Your instructions: From the first line of the entries through the line containing "പരിശോധിച്ചതാണ്", switch every "Example" to "Item". Write out only those lines again, with everything else unchanged.

Raw records:
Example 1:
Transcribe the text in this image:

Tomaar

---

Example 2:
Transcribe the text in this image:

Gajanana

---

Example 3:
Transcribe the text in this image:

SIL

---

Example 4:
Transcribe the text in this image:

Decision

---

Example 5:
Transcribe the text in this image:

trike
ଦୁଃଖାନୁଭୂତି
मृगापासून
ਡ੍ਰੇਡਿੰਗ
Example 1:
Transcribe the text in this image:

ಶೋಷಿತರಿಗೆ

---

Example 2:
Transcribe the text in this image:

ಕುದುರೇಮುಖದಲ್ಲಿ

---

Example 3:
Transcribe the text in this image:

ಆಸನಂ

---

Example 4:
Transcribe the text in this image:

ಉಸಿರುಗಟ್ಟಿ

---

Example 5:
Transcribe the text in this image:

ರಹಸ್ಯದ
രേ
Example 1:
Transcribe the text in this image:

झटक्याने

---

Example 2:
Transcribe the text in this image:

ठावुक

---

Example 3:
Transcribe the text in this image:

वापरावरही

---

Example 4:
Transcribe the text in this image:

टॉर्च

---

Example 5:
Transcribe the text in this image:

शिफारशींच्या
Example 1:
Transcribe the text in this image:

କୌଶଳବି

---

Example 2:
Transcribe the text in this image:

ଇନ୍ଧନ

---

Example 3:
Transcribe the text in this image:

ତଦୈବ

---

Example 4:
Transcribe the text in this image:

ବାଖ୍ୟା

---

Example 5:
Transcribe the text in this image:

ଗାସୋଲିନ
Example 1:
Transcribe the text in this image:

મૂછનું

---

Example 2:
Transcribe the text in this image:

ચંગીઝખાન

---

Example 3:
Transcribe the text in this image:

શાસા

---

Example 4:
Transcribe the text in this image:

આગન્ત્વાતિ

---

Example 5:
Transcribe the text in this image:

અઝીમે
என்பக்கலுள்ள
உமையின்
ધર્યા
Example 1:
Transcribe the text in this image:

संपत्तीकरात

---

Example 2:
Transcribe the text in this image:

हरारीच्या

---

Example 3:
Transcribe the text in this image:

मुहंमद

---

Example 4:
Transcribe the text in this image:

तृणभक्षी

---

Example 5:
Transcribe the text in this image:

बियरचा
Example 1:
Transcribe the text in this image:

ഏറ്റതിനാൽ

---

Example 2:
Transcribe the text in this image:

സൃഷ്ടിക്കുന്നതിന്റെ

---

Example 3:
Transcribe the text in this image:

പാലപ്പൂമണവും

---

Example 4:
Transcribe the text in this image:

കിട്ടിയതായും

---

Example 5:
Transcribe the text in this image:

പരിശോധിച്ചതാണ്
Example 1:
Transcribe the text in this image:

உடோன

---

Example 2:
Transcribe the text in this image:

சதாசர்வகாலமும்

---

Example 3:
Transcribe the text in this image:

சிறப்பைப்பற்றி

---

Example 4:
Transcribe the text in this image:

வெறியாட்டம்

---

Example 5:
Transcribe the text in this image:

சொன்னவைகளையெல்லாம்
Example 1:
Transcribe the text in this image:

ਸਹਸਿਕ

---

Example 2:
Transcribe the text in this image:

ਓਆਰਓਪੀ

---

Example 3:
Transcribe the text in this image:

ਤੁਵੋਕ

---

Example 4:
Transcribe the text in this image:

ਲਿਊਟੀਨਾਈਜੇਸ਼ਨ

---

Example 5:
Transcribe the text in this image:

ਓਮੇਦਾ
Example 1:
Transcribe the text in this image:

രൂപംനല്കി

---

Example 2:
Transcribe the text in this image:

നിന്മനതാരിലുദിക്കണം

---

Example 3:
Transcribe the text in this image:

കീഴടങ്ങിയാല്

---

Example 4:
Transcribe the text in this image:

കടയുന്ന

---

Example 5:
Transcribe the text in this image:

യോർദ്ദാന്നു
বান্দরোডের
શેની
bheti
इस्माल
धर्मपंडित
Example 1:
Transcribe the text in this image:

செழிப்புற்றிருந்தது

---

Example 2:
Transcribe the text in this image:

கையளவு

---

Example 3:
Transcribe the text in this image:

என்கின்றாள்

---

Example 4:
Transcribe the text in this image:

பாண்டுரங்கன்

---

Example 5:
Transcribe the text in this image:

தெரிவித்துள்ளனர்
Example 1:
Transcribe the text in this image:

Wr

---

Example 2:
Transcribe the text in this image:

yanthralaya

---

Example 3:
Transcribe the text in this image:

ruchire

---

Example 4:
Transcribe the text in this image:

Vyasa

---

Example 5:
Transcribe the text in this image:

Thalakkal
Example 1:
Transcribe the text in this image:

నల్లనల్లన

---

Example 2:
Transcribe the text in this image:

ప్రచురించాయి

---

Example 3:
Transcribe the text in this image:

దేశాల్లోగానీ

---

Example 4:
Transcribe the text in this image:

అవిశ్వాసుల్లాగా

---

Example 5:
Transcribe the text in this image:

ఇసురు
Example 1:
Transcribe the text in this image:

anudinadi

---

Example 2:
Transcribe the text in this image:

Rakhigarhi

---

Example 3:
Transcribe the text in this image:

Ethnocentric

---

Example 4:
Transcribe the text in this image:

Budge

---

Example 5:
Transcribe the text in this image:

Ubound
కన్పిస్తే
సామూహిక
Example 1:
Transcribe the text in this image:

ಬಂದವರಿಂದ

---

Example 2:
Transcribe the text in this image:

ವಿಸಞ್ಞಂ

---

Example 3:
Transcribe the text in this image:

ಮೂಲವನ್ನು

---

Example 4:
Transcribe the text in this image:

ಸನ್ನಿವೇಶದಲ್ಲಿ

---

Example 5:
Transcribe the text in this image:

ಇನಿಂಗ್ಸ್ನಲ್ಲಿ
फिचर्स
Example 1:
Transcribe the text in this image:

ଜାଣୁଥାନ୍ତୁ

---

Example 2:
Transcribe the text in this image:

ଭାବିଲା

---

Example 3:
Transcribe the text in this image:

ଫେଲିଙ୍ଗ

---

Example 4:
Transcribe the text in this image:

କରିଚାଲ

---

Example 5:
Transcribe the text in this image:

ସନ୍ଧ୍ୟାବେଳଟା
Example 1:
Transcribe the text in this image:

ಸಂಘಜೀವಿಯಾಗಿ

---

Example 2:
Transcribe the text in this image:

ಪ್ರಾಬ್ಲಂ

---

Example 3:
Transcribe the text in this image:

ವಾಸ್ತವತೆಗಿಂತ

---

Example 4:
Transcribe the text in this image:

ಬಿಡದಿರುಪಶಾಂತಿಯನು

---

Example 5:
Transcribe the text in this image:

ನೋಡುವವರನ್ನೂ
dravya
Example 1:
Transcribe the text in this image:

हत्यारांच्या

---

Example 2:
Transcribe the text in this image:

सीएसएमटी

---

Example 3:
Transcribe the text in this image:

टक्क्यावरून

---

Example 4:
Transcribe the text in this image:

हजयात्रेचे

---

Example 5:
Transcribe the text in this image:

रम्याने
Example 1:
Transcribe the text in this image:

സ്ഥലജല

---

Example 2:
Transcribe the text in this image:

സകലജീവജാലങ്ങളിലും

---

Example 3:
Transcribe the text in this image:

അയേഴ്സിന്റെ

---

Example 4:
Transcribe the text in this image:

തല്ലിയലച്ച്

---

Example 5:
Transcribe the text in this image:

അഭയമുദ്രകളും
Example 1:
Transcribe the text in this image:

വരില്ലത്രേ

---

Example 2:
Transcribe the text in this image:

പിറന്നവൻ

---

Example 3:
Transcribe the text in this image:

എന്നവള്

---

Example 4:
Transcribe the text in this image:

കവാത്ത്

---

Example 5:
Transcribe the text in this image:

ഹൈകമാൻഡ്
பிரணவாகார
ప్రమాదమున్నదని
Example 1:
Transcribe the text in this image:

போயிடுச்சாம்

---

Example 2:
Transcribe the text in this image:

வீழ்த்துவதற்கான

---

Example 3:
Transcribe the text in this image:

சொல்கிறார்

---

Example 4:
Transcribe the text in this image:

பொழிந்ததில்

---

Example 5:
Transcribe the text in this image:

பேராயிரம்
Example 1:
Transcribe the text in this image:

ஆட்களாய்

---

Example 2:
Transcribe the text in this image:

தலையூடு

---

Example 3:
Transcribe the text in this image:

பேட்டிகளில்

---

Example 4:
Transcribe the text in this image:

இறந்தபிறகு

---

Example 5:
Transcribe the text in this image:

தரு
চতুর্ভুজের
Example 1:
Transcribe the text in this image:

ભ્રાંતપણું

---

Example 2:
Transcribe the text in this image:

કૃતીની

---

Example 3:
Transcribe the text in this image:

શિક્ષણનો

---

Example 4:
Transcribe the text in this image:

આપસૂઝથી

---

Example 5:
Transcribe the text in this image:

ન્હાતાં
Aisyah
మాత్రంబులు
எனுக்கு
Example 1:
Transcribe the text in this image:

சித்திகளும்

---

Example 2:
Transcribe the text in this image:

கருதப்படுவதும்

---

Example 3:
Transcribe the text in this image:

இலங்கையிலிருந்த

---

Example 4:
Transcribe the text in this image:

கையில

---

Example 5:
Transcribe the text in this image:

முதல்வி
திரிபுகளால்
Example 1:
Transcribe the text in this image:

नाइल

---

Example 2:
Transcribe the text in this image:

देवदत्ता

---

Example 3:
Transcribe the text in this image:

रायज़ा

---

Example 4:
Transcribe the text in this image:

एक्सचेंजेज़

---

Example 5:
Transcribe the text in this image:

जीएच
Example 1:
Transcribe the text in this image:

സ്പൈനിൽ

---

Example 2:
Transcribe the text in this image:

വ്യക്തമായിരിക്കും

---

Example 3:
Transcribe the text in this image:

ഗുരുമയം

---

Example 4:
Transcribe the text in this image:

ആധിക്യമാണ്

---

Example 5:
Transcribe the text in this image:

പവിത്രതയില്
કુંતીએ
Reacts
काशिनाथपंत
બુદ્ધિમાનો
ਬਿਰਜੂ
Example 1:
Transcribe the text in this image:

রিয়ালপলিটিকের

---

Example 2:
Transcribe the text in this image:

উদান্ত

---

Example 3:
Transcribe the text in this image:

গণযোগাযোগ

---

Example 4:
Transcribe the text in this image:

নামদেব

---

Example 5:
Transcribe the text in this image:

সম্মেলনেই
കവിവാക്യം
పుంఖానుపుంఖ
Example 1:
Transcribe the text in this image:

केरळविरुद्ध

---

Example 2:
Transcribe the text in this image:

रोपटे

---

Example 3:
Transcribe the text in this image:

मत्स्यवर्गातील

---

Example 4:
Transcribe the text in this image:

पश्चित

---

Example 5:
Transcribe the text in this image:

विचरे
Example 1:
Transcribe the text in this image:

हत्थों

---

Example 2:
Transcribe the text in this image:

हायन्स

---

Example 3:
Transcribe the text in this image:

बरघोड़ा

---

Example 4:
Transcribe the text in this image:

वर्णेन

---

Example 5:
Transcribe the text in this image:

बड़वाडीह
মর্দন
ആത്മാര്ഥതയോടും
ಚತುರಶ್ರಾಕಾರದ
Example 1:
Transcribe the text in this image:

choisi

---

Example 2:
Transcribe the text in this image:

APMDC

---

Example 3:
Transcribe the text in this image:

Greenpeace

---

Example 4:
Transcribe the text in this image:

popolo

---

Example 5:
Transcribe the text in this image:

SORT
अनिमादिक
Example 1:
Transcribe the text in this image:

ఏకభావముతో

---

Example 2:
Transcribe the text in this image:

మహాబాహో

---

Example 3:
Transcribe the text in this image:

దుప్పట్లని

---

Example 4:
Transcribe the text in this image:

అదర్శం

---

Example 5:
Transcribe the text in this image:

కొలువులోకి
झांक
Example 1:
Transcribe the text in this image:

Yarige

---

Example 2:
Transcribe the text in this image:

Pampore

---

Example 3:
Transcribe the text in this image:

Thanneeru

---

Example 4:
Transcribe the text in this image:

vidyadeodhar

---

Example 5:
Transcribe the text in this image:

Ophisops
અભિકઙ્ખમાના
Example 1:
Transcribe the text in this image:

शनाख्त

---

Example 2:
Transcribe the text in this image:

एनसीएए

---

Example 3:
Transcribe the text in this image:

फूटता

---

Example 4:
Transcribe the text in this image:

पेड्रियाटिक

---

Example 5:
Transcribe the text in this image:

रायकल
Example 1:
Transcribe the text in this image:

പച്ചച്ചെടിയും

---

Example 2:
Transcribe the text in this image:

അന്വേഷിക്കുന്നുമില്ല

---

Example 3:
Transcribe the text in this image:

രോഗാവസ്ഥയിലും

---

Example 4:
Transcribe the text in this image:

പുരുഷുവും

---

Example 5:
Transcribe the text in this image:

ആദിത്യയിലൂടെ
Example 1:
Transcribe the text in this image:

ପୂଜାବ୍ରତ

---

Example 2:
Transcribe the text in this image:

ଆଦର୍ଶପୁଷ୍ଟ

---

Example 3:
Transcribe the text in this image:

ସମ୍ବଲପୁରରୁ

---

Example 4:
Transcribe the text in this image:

Correct output:
Item 1:
Transcribe the text in this image:

Tomaar

---

Item 2:
Transcribe the text in this image:

Gajanana

---

Item 3:
Transcribe the text in this image:

SIL

---

Item 4:
Transcribe the text in this image:

Decision

---

Item 5:
Transcribe the text in this image:

trike
ଦୁଃଖାନୁଭୂତି
मृगापासून
ਡ੍ਰੇਡਿੰਗ
Item 1:
Transcribe the text in this image:

ಶೋಷಿತರಿಗೆ

---

Item 2:
Transcribe the text in this image:

ಕುದುರೇಮುಖದಲ್ಲಿ

---

Item 3:
Transcribe the text in this image:

ಆಸನಂ

---

Item 4:
Transcribe the text in this image:

ಉಸಿರುಗಟ್ಟಿ

---

Item 5:
Transcribe the text in this image:

ರಹಸ್ಯದ
രേ
Item 1:
Transcribe the text in this image:

झटक्याने

---

Item 2:
Transcribe the text in this image:

ठावुक

---

Item 3:
Transcribe the text in this image:

वापरावरही

---

Item 4:
Transcribe the text in this image:

टॉर्च

---

Item 5:
Transcribe the text in this image:

शिफारशींच्या
Item 1:
Transcribe the text in this image:

କୌଶଳବି

---

Item 2:
Transcribe the text in this image:

ଇନ୍ଧନ

---

Item 3:
Transcribe the text in this image:

ତଦୈବ

---

Item 4:
Transcribe the text in this image:

ବାଖ୍ୟା

---

Item 5:
Transcribe the text in this image:

ଗାସୋଲିନ
Item 1:
Transcribe the text in this image:

મૂછનું

---

Item 2:
Transcribe the text in this image:

ચંગીઝખાન

---

Item 3:
Transcribe the text in this image:

શાસા

---

Item 4:
Transcribe the text in this image:

આગન્ત્વાતિ

---

Item 5:
Transcribe the text in this image:

અઝીમે
என்பக்கலுள்ள
உமையின்
ધર્યા
Item 1:
Transcribe the text in this image:

संपत्तीकरात

---

Item 2:
Transcribe the text in this image:

हरारीच्या

---

Item 3:
Transcribe the text in this image:

मुहंमद

---

Item 4:
Transcribe the text in this image:

तृणभक्षी

---

Item 5:
Transcribe the text in this image:

बियरचा
Item 1:
Transcribe the text in this image:

ഏറ്റതിനാൽ

---

Item 2:
Transcribe the text in this image:

സൃഷ്ടിക്കുന്നതിന്റെ

---

Item 3:
Transcribe the text in this image:

പാലപ്പൂമണവും

---

Item 4:
Transcribe the text in this image:

കിട്ടിയതായും

---

Item 5:
Transcribe the text in this image:

പരിശോധിച്ചതാണ്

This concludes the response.